Material shown:
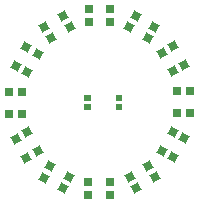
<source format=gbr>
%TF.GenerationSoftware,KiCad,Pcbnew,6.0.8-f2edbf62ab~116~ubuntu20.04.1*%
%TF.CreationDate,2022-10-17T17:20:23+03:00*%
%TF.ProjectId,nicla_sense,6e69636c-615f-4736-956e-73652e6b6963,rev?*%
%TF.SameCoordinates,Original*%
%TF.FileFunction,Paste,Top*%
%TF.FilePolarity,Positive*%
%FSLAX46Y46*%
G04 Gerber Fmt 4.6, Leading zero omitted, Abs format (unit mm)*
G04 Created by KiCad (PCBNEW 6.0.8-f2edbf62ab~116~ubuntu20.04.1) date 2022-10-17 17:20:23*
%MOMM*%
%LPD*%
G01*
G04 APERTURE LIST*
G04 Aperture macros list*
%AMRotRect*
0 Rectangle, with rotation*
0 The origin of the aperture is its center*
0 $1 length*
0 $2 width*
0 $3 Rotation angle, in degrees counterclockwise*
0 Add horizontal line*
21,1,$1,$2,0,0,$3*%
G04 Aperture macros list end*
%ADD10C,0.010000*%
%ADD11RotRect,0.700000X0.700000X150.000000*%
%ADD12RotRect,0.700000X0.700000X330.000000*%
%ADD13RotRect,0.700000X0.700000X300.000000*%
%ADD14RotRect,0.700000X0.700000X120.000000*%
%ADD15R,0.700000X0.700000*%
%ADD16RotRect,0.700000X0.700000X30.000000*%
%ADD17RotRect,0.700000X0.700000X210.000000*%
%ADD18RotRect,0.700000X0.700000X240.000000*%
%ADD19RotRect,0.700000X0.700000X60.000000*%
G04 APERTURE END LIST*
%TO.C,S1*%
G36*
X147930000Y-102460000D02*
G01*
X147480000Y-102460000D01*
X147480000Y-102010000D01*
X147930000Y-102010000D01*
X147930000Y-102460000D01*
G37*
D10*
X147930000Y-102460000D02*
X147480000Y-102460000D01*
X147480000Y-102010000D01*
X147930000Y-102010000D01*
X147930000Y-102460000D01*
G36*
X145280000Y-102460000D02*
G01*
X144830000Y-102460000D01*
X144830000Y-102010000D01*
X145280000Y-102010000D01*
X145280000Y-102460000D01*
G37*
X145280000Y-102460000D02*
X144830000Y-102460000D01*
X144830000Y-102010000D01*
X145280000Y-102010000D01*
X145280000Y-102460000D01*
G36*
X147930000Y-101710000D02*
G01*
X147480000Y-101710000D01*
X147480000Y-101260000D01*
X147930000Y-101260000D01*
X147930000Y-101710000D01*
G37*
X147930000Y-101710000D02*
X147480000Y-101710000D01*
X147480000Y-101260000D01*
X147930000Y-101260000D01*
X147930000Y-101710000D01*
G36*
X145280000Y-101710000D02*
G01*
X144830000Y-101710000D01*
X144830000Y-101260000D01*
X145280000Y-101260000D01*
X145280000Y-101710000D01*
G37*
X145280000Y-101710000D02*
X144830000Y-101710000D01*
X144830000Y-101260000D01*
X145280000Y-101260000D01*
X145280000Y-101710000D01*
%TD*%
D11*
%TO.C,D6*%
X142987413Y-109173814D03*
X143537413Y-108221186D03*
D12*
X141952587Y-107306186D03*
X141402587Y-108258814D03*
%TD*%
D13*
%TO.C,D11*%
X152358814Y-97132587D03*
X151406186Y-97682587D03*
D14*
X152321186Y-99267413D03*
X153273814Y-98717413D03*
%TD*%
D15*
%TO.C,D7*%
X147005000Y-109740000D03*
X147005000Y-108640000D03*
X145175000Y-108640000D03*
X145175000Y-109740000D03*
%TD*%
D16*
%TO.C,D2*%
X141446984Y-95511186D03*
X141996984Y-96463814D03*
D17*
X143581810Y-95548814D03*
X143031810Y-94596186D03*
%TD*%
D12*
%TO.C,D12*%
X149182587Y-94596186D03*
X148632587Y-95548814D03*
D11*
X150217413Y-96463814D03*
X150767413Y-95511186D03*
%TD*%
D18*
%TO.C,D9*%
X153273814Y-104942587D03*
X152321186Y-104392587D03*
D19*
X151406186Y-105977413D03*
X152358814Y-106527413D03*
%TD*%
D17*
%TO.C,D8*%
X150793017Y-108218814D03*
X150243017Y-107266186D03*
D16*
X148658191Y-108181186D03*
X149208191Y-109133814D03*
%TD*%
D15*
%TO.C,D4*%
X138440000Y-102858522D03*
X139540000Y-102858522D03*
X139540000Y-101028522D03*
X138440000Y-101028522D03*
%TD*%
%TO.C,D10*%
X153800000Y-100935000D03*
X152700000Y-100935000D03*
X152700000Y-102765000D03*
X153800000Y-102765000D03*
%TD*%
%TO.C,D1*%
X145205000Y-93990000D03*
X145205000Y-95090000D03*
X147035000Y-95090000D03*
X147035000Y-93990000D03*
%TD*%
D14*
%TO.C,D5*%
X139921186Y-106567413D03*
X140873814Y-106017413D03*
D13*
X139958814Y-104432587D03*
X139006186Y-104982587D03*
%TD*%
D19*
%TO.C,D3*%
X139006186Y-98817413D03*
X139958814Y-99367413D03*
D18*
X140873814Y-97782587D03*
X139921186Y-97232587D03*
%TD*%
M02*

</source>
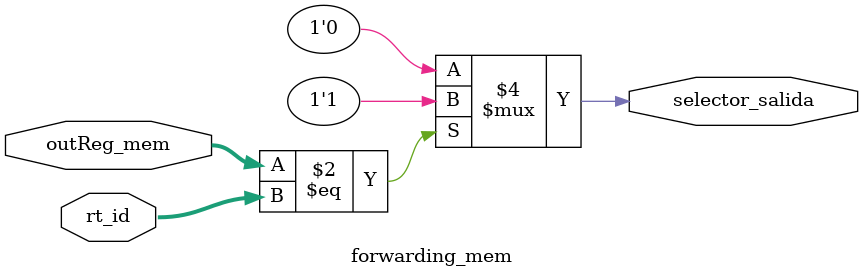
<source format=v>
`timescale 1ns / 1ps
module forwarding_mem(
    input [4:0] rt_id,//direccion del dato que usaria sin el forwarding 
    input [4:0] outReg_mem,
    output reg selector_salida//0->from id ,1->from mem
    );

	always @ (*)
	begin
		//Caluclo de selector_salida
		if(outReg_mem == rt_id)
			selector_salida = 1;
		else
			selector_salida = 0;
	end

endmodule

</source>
--
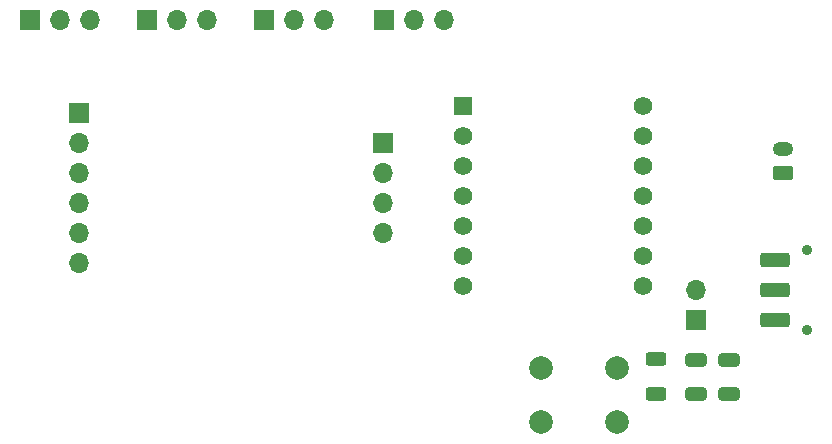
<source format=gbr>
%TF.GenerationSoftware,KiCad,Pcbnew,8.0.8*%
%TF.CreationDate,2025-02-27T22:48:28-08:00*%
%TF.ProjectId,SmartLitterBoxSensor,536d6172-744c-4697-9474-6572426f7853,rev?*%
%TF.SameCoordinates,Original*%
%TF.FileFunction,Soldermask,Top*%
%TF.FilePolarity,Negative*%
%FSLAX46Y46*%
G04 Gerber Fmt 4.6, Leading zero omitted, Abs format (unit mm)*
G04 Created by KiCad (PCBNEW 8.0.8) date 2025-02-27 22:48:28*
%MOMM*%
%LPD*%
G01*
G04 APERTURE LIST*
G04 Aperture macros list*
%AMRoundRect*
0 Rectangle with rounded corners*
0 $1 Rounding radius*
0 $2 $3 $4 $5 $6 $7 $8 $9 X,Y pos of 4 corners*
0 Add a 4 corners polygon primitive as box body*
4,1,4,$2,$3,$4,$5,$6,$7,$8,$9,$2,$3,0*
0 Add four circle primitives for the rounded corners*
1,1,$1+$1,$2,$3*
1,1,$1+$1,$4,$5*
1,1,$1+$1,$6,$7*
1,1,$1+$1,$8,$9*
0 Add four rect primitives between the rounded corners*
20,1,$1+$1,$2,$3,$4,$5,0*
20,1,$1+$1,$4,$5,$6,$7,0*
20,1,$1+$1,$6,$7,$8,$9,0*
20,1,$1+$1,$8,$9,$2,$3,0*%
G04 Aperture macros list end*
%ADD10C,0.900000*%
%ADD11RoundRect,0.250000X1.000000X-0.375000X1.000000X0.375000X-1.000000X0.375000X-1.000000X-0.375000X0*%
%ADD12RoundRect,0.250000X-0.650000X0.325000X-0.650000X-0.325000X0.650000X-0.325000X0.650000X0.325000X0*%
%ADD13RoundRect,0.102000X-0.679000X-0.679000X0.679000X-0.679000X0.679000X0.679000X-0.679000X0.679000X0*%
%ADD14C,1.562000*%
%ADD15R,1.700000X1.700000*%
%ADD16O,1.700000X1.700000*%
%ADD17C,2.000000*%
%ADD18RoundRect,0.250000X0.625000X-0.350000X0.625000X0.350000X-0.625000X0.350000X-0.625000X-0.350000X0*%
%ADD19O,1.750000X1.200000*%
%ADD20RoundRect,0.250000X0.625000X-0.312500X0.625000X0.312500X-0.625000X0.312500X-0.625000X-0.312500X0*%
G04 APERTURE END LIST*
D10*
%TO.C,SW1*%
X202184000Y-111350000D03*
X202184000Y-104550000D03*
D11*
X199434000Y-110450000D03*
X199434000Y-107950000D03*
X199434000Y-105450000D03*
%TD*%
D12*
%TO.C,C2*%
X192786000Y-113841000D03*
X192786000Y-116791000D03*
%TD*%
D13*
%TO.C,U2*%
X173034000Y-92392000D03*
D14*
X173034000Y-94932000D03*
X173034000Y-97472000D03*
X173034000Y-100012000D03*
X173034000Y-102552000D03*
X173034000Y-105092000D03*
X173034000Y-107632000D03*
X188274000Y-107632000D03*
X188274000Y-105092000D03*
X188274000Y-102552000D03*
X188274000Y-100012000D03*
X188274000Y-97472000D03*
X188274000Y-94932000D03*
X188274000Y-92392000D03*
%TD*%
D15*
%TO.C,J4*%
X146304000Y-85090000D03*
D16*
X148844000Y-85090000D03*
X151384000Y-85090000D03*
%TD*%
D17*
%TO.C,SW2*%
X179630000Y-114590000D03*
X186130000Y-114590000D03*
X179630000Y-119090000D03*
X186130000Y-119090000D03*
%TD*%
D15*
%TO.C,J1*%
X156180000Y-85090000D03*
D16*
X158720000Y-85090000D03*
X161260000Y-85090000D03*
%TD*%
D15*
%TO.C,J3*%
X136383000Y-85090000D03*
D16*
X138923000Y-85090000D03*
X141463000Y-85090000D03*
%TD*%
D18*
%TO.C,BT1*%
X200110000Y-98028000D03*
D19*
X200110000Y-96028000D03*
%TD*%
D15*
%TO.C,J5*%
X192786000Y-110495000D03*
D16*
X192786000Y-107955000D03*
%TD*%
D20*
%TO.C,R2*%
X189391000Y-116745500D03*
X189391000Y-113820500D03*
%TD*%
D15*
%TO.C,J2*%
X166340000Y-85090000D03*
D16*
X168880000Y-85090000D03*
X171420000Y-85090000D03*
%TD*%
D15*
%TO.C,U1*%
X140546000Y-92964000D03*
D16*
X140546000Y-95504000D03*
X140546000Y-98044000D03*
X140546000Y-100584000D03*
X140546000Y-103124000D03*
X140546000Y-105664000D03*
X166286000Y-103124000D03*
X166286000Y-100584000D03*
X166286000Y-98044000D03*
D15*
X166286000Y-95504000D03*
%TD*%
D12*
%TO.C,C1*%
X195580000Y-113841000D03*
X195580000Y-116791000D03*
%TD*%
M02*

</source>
==
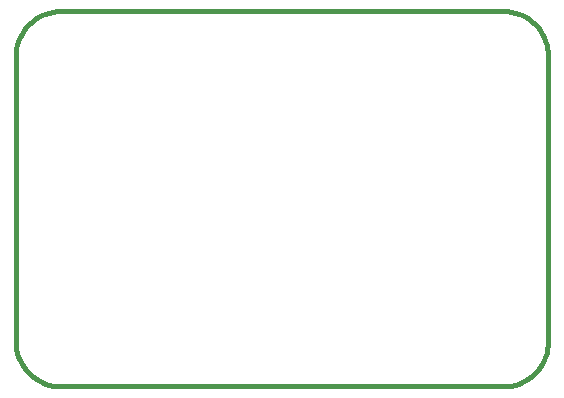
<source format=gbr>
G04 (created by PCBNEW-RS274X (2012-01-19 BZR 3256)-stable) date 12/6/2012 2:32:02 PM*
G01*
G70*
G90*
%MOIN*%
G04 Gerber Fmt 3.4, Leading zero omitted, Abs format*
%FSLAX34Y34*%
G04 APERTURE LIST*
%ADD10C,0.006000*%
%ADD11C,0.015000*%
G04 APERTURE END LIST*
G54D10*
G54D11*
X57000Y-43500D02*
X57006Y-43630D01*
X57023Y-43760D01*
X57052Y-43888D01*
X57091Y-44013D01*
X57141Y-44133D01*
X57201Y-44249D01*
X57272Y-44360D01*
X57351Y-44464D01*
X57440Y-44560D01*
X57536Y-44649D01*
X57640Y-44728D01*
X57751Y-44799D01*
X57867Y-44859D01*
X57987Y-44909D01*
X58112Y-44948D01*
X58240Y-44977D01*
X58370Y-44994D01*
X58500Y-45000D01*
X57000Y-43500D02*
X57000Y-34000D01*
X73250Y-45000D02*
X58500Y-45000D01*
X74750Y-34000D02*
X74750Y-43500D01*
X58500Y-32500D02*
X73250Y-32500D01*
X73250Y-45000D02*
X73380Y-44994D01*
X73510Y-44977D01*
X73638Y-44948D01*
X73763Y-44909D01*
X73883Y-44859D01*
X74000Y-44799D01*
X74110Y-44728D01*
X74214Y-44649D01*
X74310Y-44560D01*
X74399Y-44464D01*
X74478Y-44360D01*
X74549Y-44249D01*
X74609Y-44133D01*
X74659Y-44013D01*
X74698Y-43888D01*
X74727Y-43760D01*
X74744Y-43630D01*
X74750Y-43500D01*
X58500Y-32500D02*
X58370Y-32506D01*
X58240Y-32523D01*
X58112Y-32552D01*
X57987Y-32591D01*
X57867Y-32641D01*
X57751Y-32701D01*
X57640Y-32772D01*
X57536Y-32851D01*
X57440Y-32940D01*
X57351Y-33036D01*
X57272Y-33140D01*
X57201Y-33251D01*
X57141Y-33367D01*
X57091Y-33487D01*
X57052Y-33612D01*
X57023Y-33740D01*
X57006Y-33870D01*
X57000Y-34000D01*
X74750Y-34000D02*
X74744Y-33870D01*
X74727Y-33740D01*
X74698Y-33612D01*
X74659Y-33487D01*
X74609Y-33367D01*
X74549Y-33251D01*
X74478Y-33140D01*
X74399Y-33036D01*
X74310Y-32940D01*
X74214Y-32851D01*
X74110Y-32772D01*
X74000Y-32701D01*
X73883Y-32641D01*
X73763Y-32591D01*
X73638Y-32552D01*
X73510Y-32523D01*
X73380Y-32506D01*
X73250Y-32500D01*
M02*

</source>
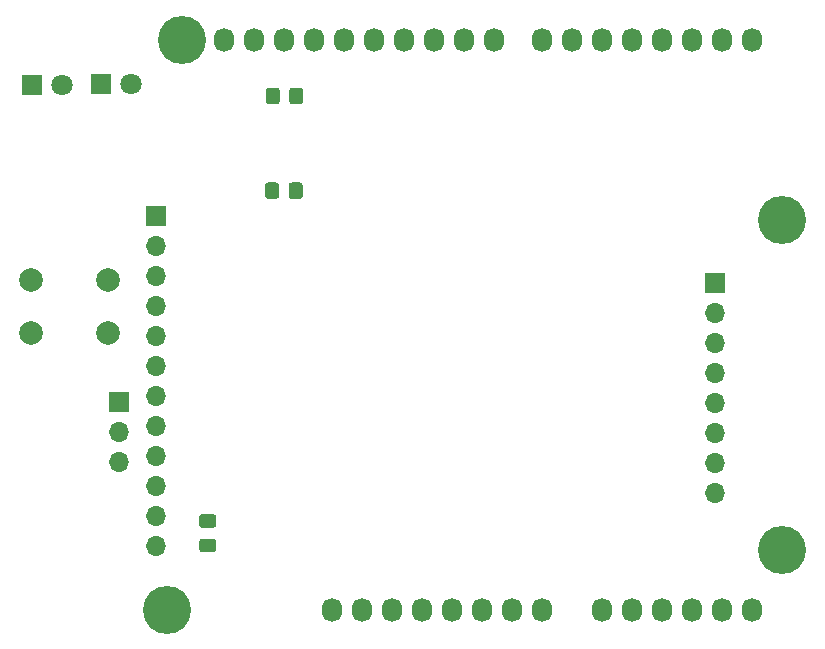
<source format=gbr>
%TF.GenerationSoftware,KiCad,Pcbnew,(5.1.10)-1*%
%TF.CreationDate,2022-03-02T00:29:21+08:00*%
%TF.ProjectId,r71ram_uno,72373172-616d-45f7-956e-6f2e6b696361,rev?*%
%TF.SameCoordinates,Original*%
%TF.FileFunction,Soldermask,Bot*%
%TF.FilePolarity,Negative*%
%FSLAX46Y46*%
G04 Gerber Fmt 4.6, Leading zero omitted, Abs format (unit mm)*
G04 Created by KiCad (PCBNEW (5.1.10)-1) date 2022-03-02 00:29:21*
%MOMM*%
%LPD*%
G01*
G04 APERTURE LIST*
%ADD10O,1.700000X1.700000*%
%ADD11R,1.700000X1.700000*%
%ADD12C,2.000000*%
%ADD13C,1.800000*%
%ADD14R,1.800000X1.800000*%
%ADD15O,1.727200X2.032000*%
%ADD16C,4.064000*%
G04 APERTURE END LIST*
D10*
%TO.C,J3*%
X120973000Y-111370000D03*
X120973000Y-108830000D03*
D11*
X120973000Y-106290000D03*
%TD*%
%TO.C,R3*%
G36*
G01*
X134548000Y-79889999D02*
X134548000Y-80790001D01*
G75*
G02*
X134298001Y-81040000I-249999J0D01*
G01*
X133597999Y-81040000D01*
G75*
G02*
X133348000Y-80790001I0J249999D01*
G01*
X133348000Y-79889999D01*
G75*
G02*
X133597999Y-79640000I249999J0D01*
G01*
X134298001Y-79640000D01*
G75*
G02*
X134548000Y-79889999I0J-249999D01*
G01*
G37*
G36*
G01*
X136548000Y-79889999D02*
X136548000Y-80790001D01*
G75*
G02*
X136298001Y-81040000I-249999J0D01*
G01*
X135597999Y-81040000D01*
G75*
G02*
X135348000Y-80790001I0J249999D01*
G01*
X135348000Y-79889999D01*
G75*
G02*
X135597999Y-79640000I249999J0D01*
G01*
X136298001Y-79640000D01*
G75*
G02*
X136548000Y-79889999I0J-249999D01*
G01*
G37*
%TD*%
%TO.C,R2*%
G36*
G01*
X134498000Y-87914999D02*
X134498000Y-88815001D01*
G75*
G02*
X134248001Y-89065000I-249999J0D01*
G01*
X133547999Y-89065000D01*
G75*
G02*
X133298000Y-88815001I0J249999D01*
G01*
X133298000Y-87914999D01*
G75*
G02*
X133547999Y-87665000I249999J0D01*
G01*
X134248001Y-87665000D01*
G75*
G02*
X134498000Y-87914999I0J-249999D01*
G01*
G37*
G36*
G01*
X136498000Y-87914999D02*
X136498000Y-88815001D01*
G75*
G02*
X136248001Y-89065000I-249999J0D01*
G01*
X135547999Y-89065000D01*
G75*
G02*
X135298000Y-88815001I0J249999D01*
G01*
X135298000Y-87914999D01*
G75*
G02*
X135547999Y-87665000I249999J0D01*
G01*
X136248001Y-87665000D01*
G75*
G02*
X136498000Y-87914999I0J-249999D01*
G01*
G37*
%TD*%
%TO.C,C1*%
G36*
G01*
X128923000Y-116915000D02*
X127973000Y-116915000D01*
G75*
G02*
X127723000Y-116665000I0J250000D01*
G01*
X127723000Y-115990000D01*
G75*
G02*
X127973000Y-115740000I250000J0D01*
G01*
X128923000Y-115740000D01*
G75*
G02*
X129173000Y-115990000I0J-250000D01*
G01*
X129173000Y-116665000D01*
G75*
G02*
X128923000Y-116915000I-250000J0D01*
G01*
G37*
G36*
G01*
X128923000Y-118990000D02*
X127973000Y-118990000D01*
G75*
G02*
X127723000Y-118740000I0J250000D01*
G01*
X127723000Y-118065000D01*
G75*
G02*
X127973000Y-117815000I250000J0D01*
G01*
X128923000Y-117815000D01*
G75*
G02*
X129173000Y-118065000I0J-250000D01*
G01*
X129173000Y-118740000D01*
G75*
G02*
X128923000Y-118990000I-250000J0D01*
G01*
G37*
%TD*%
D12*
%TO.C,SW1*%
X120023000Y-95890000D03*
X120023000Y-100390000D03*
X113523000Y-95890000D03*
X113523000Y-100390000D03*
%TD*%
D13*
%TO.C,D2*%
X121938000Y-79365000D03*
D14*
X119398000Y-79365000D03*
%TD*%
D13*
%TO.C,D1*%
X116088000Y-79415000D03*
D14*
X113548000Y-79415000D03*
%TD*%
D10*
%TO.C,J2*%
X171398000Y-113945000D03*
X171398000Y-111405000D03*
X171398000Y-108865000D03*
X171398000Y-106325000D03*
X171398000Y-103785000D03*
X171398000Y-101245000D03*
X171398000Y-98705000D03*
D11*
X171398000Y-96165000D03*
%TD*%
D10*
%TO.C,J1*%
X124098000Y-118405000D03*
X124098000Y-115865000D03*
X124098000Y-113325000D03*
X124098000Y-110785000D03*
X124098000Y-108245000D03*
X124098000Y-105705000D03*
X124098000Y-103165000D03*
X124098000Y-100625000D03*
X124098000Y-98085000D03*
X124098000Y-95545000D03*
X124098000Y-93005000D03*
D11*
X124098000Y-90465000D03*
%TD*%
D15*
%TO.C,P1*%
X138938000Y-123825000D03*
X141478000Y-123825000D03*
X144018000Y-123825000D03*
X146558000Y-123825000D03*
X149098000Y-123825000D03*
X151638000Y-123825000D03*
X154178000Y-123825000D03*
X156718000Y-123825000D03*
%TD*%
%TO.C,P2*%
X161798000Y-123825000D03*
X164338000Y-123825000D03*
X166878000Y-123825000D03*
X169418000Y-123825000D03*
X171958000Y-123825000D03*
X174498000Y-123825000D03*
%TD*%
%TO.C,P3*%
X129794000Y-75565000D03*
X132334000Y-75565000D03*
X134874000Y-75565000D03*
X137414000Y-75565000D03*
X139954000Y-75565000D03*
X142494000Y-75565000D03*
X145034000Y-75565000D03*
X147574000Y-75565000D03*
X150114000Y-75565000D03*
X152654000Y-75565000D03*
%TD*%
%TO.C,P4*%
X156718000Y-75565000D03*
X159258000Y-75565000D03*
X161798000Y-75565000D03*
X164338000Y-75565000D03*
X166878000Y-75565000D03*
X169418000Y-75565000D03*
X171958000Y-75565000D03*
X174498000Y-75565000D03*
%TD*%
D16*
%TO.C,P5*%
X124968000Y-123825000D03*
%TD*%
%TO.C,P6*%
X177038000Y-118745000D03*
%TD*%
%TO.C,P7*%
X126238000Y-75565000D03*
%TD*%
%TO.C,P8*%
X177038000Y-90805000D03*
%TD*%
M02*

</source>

Task prompt:
From the data above, pick out each line containing "rounded" and copy it.

Response:
0 Rectangle with rounded corners*
0 Add four circle primitives for the rounded corners*
0 Add four rect primitives between the rounded corners*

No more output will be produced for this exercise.